In an ELVA, the ship holds a steady course directly into the wind. The anti-aircraft controllers just give you course directions and distance from the stern. Instead of smoothly descending at a constant rate as you slow your airspeed in a CCA, you start at 300 feet and 90 knots. then, in steps as you get closer to the ship, you slow to 80 knots as you level off at 250 feet, then 70 knots at 200 feet, then 60 knots at 150 feet. In the final portion of the ELVA you are in a hover at 50 feet, directly off the stern. At that point you should be able to pick up the ship’s wake visually and follow it to the flight deck. To help you along in finding the wake, the ship’s deck crew throws floating fares overboard at certain intervals. You find the wake, follow the flares, and land aboard.
That’s the theory anyway …
I had never done an ELVA, neither in a simulator, nor in a helicopter. Helo pilots all consider ELVAs one of those esoteric, arcane things that one quizzes copilots on, like back course ILS (Instrument Landing System) approaches and FM homing, not something that is actually done any more. No worries, though, since the weather above the fog is clear, the land is just a few miles away, and my aircraft has a couple hours worth of fuel left. I have plenty of time to try new things.

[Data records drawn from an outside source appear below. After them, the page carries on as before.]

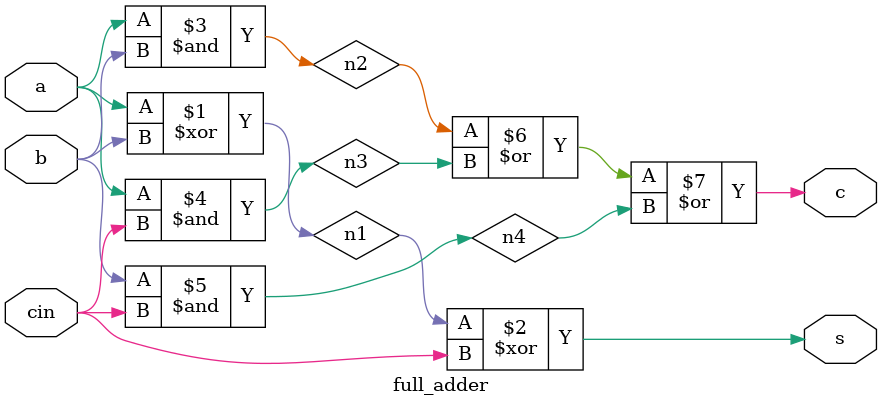
<source format=v>
module full_adder(s, c, a, b, cin);
    input a, b, cin;
    output s, c;
    wire n1, n2, n3, n4;
    xor x1(n1, a, b);
    xor x2(s, n1, cin);
    and a1(n2, a, b);
    and a2(n3, a, cin);
    and a3(n4, b, cin);
    or o1(c, n2, n3, n4);
endmodule
</source>
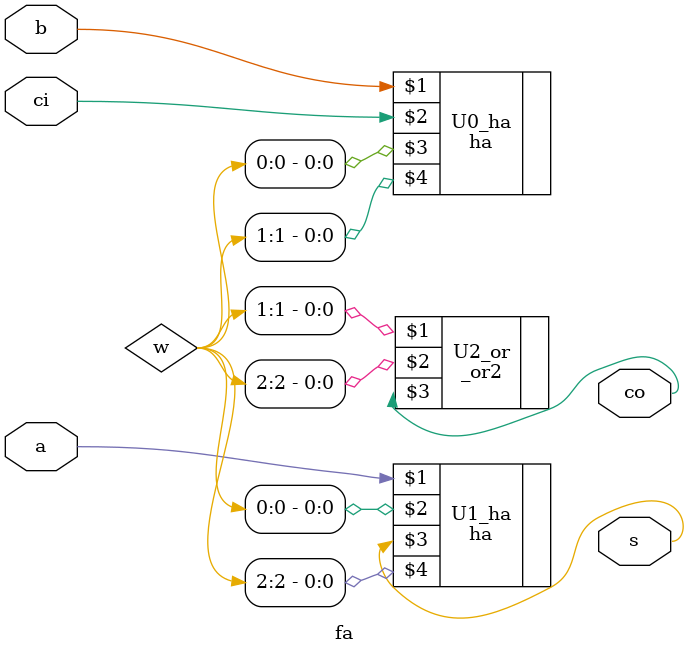
<source format=v>
module fa(a,b, ci, s, co); //full adder module for rca
	input a, b, ci;
	output s, co;
	wire [2:0]w;

	ha U0_ha(b, ci, w[0], w[1]);  //w[0] = (b XOR ci), w[1] = (b AND ci)
	ha U1_ha(a, w[0], s, w[2]);  //s = (a XOR w[0]), w[2] = (a AND w[0])
	_or2 U2_or(w[1], w[2], co); //co = (w[1] OR w[2])
endmodule

</source>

I turn the aircraft to follow the course directions provided and descend to 300 feet and 90 knots when directed. Shortly, I was once again in the fog and visibility was once again zero. The ship’s wake is not visible, nor is a flare pot. I slow to 80 knots, then 70, then 60, as I descend in steps. Shortly I am in a near hover with barely any forward speed at 50 feet on the radar altimeter above the sea. I look up—only fog, gray and featureless. As I am about to call waving off, I see something move just below and in front of the aircraft’s nose, and suddenly something bright orange flew down into the water. Continuing to hover slowly forward, I realize that what I saw was one of the deck crew actually throwing the flare pot into the water. Then the darker gray of the ship’s stern is there, and then I hover aboard and follow the directions of the LSE’s lit wands, vague through the fog.

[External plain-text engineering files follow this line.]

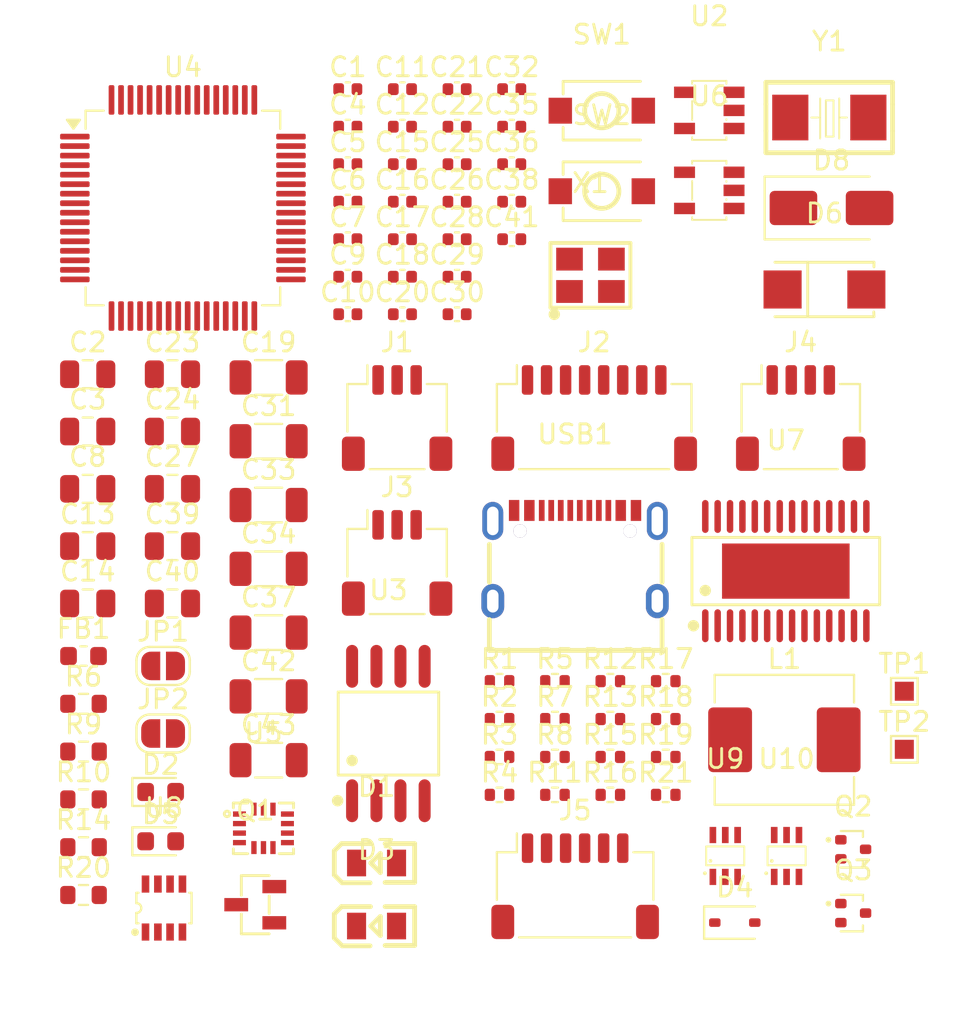
<source format=kicad_pcb>
(kicad_pcb
	(version 20241229)
	(generator "pcbnew")
	(generator_version "9.0")
	(general
		(thickness 1.6)
		(legacy_teardrops no)
	)
	(paper "A4")
	(layers
		(0 "F.Cu" signal)
		(2 "B.Cu" signal)
		(9 "F.Adhes" user "F.Adhesive")
		(11 "B.Adhes" user "B.Adhesive")
		(13 "F.Paste" user)
		(15 "B.Paste" user)
		(5 "F.SilkS" user "F.Silkscreen")
		(7 "B.SilkS" user "B.Silkscreen")
		(1 "F.Mask" user)
		(3 "B.Mask" user)
		(17 "Dwgs.User" user "User.Drawings")
		(19 "Cmts.User" user "User.Comments")
		(21 "Eco1.User" user "User.Eco1")
		(23 "Eco2.User" user "User.Eco2")
		(25 "Edge.Cuts" user)
		(27 "Margin" user)
		(31 "F.CrtYd" user "F.Courtyard")
		(29 "B.CrtYd" user "B.Courtyard")
		(35 "F.Fab" user)
		(33 "B.Fab" user)
		(39 "User.1" user)
		(41 "User.2" user)
		(43 "User.3" user)
		(45 "User.4" user)
	)
	(setup
		(pad_to_mask_clearance 0)
		(allow_soldermask_bridges_in_footprints no)
		(tenting front back)
		(pcbplotparams
			(layerselection 0x00000000_00000000_55555555_5755f5ff)
			(plot_on_all_layers_selection 0x00000000_00000000_00000000_00000000)
			(disableapertmacros no)
			(usegerberextensions no)
			(usegerberattributes yes)
			(usegerberadvancedattributes yes)
			(creategerberjobfile yes)
			(dashed_line_dash_ratio 12.000000)
			(dashed_line_gap_ratio 3.000000)
			(svgprecision 4)
			(plotframeref no)
			(mode 1)
			(useauxorigin no)
			(hpglpennumber 1)
			(hpglpenspeed 20)
			(hpglpendiameter 15.000000)
			(pdf_front_fp_property_popups yes)
			(pdf_back_fp_property_popups yes)
			(pdf_metadata yes)
			(pdf_single_document no)
			(dxfpolygonmode yes)
			(dxfimperialunits yes)
			(dxfusepcbnewfont yes)
			(psnegative no)
			(psa4output no)
			(plot_black_and_white yes)
			(sketchpadsonfab no)
			(plotpadnumbers no)
			(hidednponfab no)
			(sketchdnponfab yes)
			(crossoutdnponfab yes)
			(subtractmaskfromsilk no)
			(outputformat 1)
			(mirror no)
			(drillshape 1)
			(scaleselection 1)
			(outputdirectory "")
		)
	)
	(net 0 "")
	(net 1 "Net-(U4-VBAT)")
	(net 2 "VDD")
	(net 3 "Net-(U4-VCAP_2)")
	(net 4 "GND")
	(net 5 "Net-(U4-VCAP_1)")
	(net 6 "Net-(U4-VDDA)")
	(net 7 "Net-(U4-PH1)")
	(net 8 "Net-(U4-PH0)")
	(net 9 "Net-(U4-NRST)")
	(net 10 "+5V")
	(net 11 "Net-(U8-VCC)")
	(net 12 "Net-(U8-SW)")
	(net 13 "Net-(C18-Pad2)")
	(net 14 "LIPO_5V")
	(net 15 "Net-(D6-K)")
	(net 16 "BAT_VOLTAGE")
	(net 17 "BAT_CURR")
	(net 18 "VACC")
	(net 19 "CAM_VID_OUT")
	(net 20 "Net-(U7-VIN)")
	(net 21 "Net-(C33-Pad2)")
	(net 22 "Net-(U7-VOUT)")
	(net 23 "Net-(U7-SAG)")
	(net 24 "Net-(U7-XFB)")
	(net 25 "Net-(U7-CLKIN)")
	(net 26 "USB_5V")
	(net 27 "Net-(D1-A)")
	(net 28 "Net-(D2-A)")
	(net 29 "Net-(D2-K)")
	(net 30 "Net-(D3-A)")
	(net 31 "Net-(D4-A)")
	(net 32 "Net-(D5-K)")
	(net 33 "Net-(D5-A)")
	(net 34 "BAT_POWER")
	(net 35 "VTX_5V")
	(net 36 "VTX_12V")
	(net 37 "MOTOR_4")
	(net 38 "MOTOR_3")
	(net 39 "MOTOR_1")
	(net 40 "MOTOR_2")
	(net 41 "TELEMETRY")
	(net 42 "OSD_VID_OUT")
	(net 43 "Net-(J4-Pin_4)")
	(net 44 "VTX_TX")
	(net 45 "DJI_RX")
	(net 46 "unconnected-(J5-Pin_6-Pad6)")
	(net 47 "DJI_TX")
	(net 48 "PB13")
	(net 49 "Net-(Q2-B)")
	(net 50 "Net-(Q3-B)")
	(net 51 "Net-(U4-BOOT0)")
	(net 52 "Net-(U8-BST)")
	(net 53 "Net-(R6-Pad1)")
	(net 54 "Net-(U8-FB)")
	(net 55 "Net-(U7-~{RESET})")
	(net 56 "Net-(USB1-CC1)")
	(net 57 "Net-(USB1-CC2)")
	(net 58 "Net-(U10-ST)")
	(net 59 "PB1")
	(net 60 "Net-(U8-EN{slash}SYNC)")
	(net 61 "PB0")
	(net 62 "unconnected-(U2-NC-Pad4)")
	(net 63 "PB15")
	(net 64 "PB14")
	(net 65 "PB12")
	(net 66 "unconnected-(U3-IO2-Pad3)")
	(net 67 "unconnected-(U3-IO3-Pad7)")
	(net 68 "PA6")
	(net 69 "OSD_SDIN")
	(net 70 "unconnected-(U4-PC5-Pad25)")
	(net 71 "PA4")
	(net 72 "unconnected-(U4-PB5-Pad57)")
	(net 73 "unconnected-(U4-PA14-Pad49)")
	(net 74 "unconnected-(U4-PC13-Pad2)")
	(net 75 "OSD_CS")
	(net 76 "unconnected-(U4-PB3-Pad55)")
	(net 77 "USB_D+")
	(net 78 "unconnected-(U4-PA13-Pad46)")
	(net 79 "unconnected-(U4-PB11-Pad30)")
	(net 80 "unconnected-(U4-PB2-Pad28)")
	(net 81 "PA7")
	(net 82 "unconnected-(U4-PC15-Pad4)")
	(net 83 "unconnected-(U4-PC0-Pad8)")
	(net 84 "unconnected-(U4-PC8-Pad39)")
	(net 85 "OSD_SDOUT")
	(net 86 "unconnected-(U4-PC14-Pad3)")
	(net 87 "USB_D-")
	(net 88 "PA8")
	(net 89 "RECEIVER_RX")
	(net 90 "unconnected-(U4-PB9-Pad62)")
	(net 91 "unconnected-(U4-PA15-Pad50)")
	(net 92 "unconnected-(U4-PA9-Pad42)")
	(net 93 "unconnected-(U4-PC2-Pad10)")
	(net 94 "unconnected-(U4-PC1-Pad9)")
	(net 95 "unconnected-(U4-PB4-Pad56)")
	(net 96 "unconnected-(U4-PA10-Pad43)")
	(net 97 "unconnected-(U4-PB8-Pad61)")
	(net 98 "OSD_CLK")
	(net 99 "RECEIVER_TX")
	(net 100 "PA5")
	(net 101 "unconnected-(U5-INT1{slash}INT-Pad4)")
	(net 102 "unconnected-(U6-N{slash}C-Pad4)")
	(net 103 "unconnected-(U7-CLKOUT-Pad7)")
	(net 104 "unconnected-(U7-NC-Pad2)")
	(net 105 "unconnected-(U7-NC-Pad16)")
	(net 106 "unconnected-(U7-NC-Pad15)")
	(net 107 "unconnected-(U7-NC-Pad27)")
	(net 108 "unconnected-(U7-SYNC_IN-Pad13)")
	(net 109 "unconnected-(U7-NC-Pad1)")
	(net 110 "unconnected-(U7-~{VSYNC}-Pad17)")
	(net 111 "unconnected-(U7-~{HSYNC}-Pad18)")
	(net 112 "unconnected-(U7-LOS-Pad12)")
	(net 113 "unconnected-(U7-NC-Pad28)")
	(net 114 "unconnected-(U7-NC-Pad14)")
	(net 115 "unconnected-(U8-PG-Pad1)")
	(net 116 "unconnected-(U9-NC-Pad4)")
	(net 117 "unconnected-(U10-NC-Pad4)")
	(net 118 "unconnected-(USB1-SBU1-Pad9)")
	(net 119 "unconnected-(USB1-SBU2-Pad3)")
	(footprint "Capacitor_SMD:C_1206_3216Metric" (layer "F.Cu") (at 94.395 77.72))
	(footprint "Resistor_SMD:R_0603_1608Metric" (layer "F.Cu") (at 84.675 96.53))
	(footprint "Resistor_SMD:R_0402_1005Metric" (layer "F.Cu") (at 109.435 96.29))
	(footprint "Capacitor_SMD:C_0402_1005Metric" (layer "F.Cu") (at 101.425 61.2))
	(footprint "Capacitor_SMD:C_0402_1005Metric" (layer "F.Cu") (at 101.425 65.14))
	(footprint "Capacitor_SMD:C_0402_1005Metric" (layer "F.Cu") (at 101.425 71.05))
	(footprint "Capacitor_SMD:C_0805_2012Metric" (layer "F.Cu") (at 84.895 83.23))
	(footprint "Resistor_SMD:R_0603_1608Metric" (layer "F.Cu") (at 84.675 94.02))
	(footprint "Jumper:SolderJumper-2_P1.3mm_Open_RoundedPad1.0x1.5mm" (layer "F.Cu") (at 88.855 93.07))
	(footprint "Capacitor_SMD:C_0805_2012Metric" (layer "F.Cu") (at 84.895 74.2))
	(footprint "easyeda2kicad:SOT-23-3_L2.9-W1.3-P1.90-LS2.4-BR" (layer "F.Cu") (at 93.695 102.06))
	(footprint "Resistor_SMD:R_0402_1005Metric" (layer "F.Cu") (at 115.255 92.31))
	(footprint "Capacitor_SMD:C_0402_1005Metric" (layer "F.Cu") (at 98.555 69.08))
	(footprint "Package_TO_SOT_SMD:SOT-416" (layer "F.Cu") (at 125.1 99.15))
	(footprint "Inductor_SMD:L_KOHERelec_MDA7030" (layer "F.Cu") (at 121.485 93.4))
	(footprint "Capacitor_SMD:C_0805_2012Metric" (layer "F.Cu") (at 84.895 80.22))
	(footprint "easyeda2kicad:TSSOP-28_L9.7-W4.4-P0.65-LS6.4-BL-EP-2" (layer "F.Cu") (at 121.56 84.54))
	(footprint "Capacitor_SMD:C_0402_1005Metric" (layer "F.Cu") (at 98.555 61.2))
	(footprint "Diode_SMD:D_SOD-323" (layer "F.Cu") (at 118.88 103))
	(footprint "Resistor_SMD:R_0603_1608Metric" (layer "F.Cu") (at 84.675 99.04))
	(footprint "Resistor_SMD:R_0402_1005Metric" (layer "F.Cu") (at 115.255 96.29))
	(footprint "Connector_JST:JST_SH_SM04B-SRSS-TB_1x04-1MP_P1.00mm_Horizontal" (layer "F.Cu") (at 122.345 76.5))
	(footprint "Capacitor_SMD:C_1206_3216Metric" (layer "F.Cu") (at 94.395 87.77))
	(footprint "Capacitor_SMD:C_0402_1005Metric" (layer "F.Cu") (at 98.555 63.17))
	(footprint "easyeda2kicad:CRYSTAL-SMD_L5.0-W3.2" (layer "F.Cu") (at 123.845 60.72))
	(footprint "LED_SMD:LED_0603_1608Metric" (layer "F.Cu") (at 88.725 96.14))
	(footprint "Resistor_SMD:R_0402_1005Metric" (layer "F.Cu") (at 109.435 92.31))
	(footprint "Capacitor_SMD:C_0402_1005Metric" (layer "F.Cu") (at 107.165 61.2))
	(footprint "Capacitor_SMD:C_0402_1005Metric" (layer "F.Cu") (at 101.425 63.17))
	(footprint "Connector_JST:JST_SH_SM06B-SRSS-TB_1x06-1MP_P1.00mm_Horizontal" (layer "F.Cu") (at 110.495 101.09))
	(footprint "Resistor_SMD:R_0402_1005Metric" (layer "F.Cu") (at 112.345 92.31))
	(footprint "Capacitor_SMD:C_0402_1005Metric" (layer "F.Cu") (at 104.295 59.23))
	(footprint "Capacitor_SMD:C_0402_1005Metric" (layer "F.Cu") (at 98.555 59.23))
	(footprint "easyeda2kicad:SOT-23-5_L3.0-W1.7-P0.95-LS2.8-BR" (layer "F.Cu") (at 117.54 60.345))
	(footprint "Connector_JST:JST_SH_SM03B-SRSS-TB_1x03-1MP_P1.00mm_Horizontal" (layer "F.Cu") (at 101.145 76.5))
	(footprint "Capacitor_SMD:C_0402_1005Metric" (layer "F.Cu") (at 98.555 65.14))
	(footprint "Resistor_SMD:R_0402_1005Metric" (layer "F.Cu") (at 109.435 90.32))
	(footprint "Capacitor_SMD:C_0402_1005Metric" (layer "F.Cu") (at 101.425 59.23))
	(footprint "Capacitor_SMD:C_1206_3216Metric" (layer "F.Cu") (at 94.395 84.42))
	(footprint "Resistor_SMD:R_0402_1005Metric" (layer "F.Cu") (at 112.345 90.32))
	(footprint "Capacitor_SMD:C_0402_1005Metric"
		(layer "F.Cu")
		(uuid "6f8aeea4-537a-476d-bc16-f04b3471e06c")
		(at 107.165 59.23)
		(descr "Capacitor SMD 0402 (1005 Metric), square (rectangular) end terminal, IPC-7351 nominal, (Body size source: IPC-SM-782 page 76, https://www.pcb-3d.com/wordpress/wp-content/uploads/ipc-sm-782a_amendment_1_and_2.pdf), generated with kicad-footprint-generator")
		(tags "capacitor")
		(property "Reference" "C32"
			(at 0 -1.16 0)
			(layer "F.SilkS")
			(uuid "4c418dec-6aae-4a9a-82ce-e929c0a89fcc")
			(effects
				(font
					(size 1 1)
					(thickness 0.15)
				)
			)
		)
		(property "Value" "100nf"
			(at 0 1.16 0)
			(layer "F.Fab")
			(uuid "a62338c5-db98-4849-a5e9-3131f13446b8")
			(effects
				(font
					(size 1 1)
					(thickness 0.15)
				)
			)
		)
		(property "Datasheet" "~"
			(at 0 0 0)
			(layer "F.Fab")
			(hide yes)
			(uuid "ad489f7c-b044-40a9-81e9-3438cb73c928")
			(effects
				(font
					(size 1.27 1.27)
					(thickness 0.15)
				)
			)
		)
		(property "Description" "Unpolarized capacitor"
			(at 0 0 0)
			(layer "F.Fab")
			(hide yes)
			(uuid "0c341b67-ffcb-422f-82af-9ba41bfa2ed6")
			(effects
				(font
					(size 1.27 1.27)
					(thickness 0.15)
				)
			)

... [285520 chars truncated]
</source>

Over the landing spot, I lower the collective and the deck crew runs under the rotor to chain the aircraft down. Victor Hotel and crew are safely aboard Illustrious.
My own deck crew, who had boarded the ship before she sailed, climb aboard as I shut the helicopter down.
“Sir, we are very surprised to see you,” the Chief, the senior enlisted man, says.
Looking at the aircraft from side to side, I realize that I cannot see either ship’s rail, meaning that visibility is less than 50 feet.
“You are not half as surprised as I am,” I reply.
The mission was to get the helicopter aboard the ship and I have. The mission is complete. Luck and superstition?